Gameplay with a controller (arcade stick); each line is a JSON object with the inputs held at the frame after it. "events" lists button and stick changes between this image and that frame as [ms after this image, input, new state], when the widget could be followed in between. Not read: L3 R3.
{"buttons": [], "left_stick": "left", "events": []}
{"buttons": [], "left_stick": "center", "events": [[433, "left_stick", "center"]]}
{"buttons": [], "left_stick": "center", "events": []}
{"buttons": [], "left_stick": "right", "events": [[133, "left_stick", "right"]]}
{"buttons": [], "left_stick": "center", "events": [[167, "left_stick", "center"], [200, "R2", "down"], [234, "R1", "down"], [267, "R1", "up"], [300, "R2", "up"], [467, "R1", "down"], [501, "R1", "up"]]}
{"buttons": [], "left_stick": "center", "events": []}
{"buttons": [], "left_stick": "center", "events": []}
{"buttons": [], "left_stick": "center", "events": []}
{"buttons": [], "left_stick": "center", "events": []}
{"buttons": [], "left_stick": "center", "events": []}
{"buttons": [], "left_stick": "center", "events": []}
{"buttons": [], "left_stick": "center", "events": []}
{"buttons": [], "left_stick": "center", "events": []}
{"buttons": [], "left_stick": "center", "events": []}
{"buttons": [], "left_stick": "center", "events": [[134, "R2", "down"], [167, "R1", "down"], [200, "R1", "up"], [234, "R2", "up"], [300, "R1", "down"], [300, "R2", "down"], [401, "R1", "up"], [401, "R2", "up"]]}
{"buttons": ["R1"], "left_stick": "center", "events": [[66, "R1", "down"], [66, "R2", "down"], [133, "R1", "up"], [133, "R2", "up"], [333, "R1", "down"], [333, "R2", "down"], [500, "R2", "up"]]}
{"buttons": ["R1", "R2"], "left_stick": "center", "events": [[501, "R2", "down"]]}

◆ ◆ ◆

Nothing in the material may change; reproduce it all.

Gameplay with a controller (arcade stick); each line is a JSON object with the inputs held at the frame after it. "events" lists button and stick changes between this image and that frame as [ms after this image, input, new state], when the widget could be followed in between. Not read: L3 R3.
{"buttons": [], "left_stick": "left", "events": []}
{"buttons": [], "left_stick": "center", "events": [[433, "left_stick", "center"]]}
{"buttons": [], "left_stick": "center", "events": []}
{"buttons": [], "left_stick": "right", "events": [[133, "left_stick", "right"]]}
{"buttons": [], "left_stick": "center", "events": [[167, "left_stick", "center"], [200, "R2", "down"], [234, "R1", "down"], [267, "R1", "up"], [300, "R2", "up"], [467, "R1", "down"], [501, "R1", "up"]]}
{"buttons": [], "left_stick": "center", "events": []}
{"buttons": [], "left_stick": "center", "events": []}
{"buttons": [], "left_stick": "center", "events": []}
{"buttons": [], "left_stick": "center", "events": []}
{"buttons": [], "left_stick": "center", "events": []}
{"buttons": [], "left_stick": "center", "events": []}
{"buttons": [], "left_stick": "center", "events": []}
{"buttons": [], "left_stick": "center", "events": []}
{"buttons": [], "left_stick": "center", "events": []}
{"buttons": [], "left_stick": "center", "events": [[134, "R2", "down"], [167, "R1", "down"], [200, "R1", "up"], [234, "R2", "up"], [300, "R1", "down"], [300, "R2", "down"], [401, "R1", "up"], [401, "R2", "up"]]}
{"buttons": ["R1"], "left_stick": "center", "events": [[66, "R1", "down"], [66, "R2", "down"], [133, "R1", "up"], [133, "R2", "up"], [333, "R1", "down"], [333, "R2", "down"], [500, "R2", "up"]]}
{"buttons": ["R1", "R2"], "left_stick": "center", "events": [[501, "R2", "down"]]}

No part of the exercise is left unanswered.